De beroepscommissie overweegt dat uit de stukken is gebleken dat sinds klagers overplaatsing van de locatie Nijmegen naar de locatie Zeeland veel van zijn spullen een zeer lange periode vermist zijn geweest of nog zijn, waaronder zijn computer, beeldscherm, toetsenbord en muis. Van deze spullen is de computer van klager weer gevonden. Klager heeft zijn computer moeten laten repareren, omdat de computer langdurig niet was gebruikt. Klager heeft de factuur van deze reparatie overgelegd. Het beeldscherm, het toetsenbord en de muis zijn nog steeds niet terecht.
Uit eerdere gevoerde procedures ten aanzien van de langdurige opslag dan wel vermissing van klagers spullen blijkt dat er veel mis is gegaan tijdens de opslag van klagers spullen en dat uit de diverse inbeslagname- en inventarisatielijsten niet eenvoudig blijkt waar de spullen van klager zich bevinden. Naar het oordeel van de beroepscommissie dient de vermissing dan wel langdurige opslag van klagers spullen voor rekening en risico te komen van het hoofd van de instelling. De beroepscommissie acht daarom het beroep en het beklag gegrond.
De beroepscommissie stelt voorop dat een tegemoetkoming is bedoeld voor het door klager ondervonden ongemak. Als sprake is van schade en deze schade is eenvoudig te begroten, is er aanleiding schadevergoedingsaspecten te betrekken bij de bepaling van de hoogte van de tegemoetkoming.

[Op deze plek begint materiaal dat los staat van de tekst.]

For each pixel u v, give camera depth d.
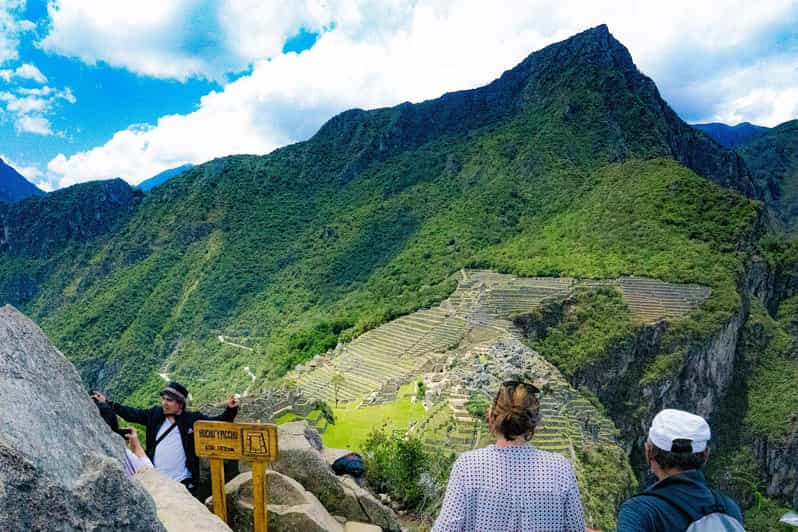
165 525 4.85
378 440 15.95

De beroepscommissie stelt vast dat de eerder aan klager toegekende vergoeding van €150,- is toegekend vanwege de vermissing van zijn computer. Nadat de computer is teruggevonden heeft klager het reeds toegekende bedrag mogen houden vanwege de lange duur van de vermissing. Anders dan de beklagcommissie acht de beroepscommissie het niet redelijk dat klager van de reeds aan hem toegekende tegemoetkoming eveneens de kosten voor het herstel van de computer moet betalen en dat dit bedrag tegelijkertijd ook een tegemoetkoming is voor de nog steeds vermiste spullen (het beeldscherm, het toetsenbord en de muis). De beroepscommissie acht daarom een aanvullende tegemoetkoming aangewezen. De beroepscommissie zal de tegemoetkoming vaststellen op €150,-.
4. De uitspraak
De beroepscommissie verklaart het beroep gegrond, vernietigt de uitspraak van de beklagcommissie en verklaart het beklag alsnog gegrond.
Zij kent aan klager een tegemoetkoming toe van €150,-.
Deze uitspraak is op 11 oktober 2022 gedaan door de beroepscommissie, bestaande uit mr. A. van Holten, voorzitter, mr. drs. F.A.M. Bakker en drs. A.C. Djadoenath, leden, bijgestaan door mr. C.K. van Dijk, secretaris.